══ Provided data

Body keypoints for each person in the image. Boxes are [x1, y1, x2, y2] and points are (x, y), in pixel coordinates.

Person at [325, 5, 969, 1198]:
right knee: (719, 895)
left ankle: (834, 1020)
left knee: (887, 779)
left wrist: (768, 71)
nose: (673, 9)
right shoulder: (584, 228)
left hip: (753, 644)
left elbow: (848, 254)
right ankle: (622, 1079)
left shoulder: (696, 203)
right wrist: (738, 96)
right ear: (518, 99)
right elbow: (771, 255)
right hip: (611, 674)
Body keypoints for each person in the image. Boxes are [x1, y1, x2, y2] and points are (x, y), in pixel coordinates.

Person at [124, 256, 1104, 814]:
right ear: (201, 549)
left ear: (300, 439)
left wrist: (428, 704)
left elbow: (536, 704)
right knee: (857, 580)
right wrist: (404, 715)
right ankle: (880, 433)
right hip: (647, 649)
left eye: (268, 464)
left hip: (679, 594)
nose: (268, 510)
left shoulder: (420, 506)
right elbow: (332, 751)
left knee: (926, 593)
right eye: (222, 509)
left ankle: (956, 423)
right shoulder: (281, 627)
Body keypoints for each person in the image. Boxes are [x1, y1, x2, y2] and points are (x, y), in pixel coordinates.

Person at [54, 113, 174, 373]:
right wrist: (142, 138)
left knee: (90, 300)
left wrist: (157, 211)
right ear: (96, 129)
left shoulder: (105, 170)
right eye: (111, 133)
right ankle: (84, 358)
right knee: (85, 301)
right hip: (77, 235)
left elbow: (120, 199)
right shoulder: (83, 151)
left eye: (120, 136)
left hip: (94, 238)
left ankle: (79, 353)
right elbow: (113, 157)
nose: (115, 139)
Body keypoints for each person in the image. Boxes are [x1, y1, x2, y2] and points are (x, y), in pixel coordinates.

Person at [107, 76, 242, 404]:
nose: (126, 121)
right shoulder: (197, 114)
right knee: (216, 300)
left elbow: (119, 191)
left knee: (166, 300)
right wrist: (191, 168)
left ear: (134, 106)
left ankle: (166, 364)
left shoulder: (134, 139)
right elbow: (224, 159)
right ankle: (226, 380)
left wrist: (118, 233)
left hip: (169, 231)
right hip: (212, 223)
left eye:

════

The response must consist of the lines above, from the first one through the line containing "left hip: (753, 644)", reproduced exactly.

#### Solution to the problem
Body keypoints for each person in the image. Boxes are [x1, y1, x2, y2] and points are (x, y), in pixel coordinates.

Person at [325, 5, 969, 1198]:
right knee: (719, 895)
left ankle: (834, 1020)
left knee: (887, 779)
left wrist: (768, 71)
nose: (673, 9)
right shoulder: (584, 228)
left hip: (753, 644)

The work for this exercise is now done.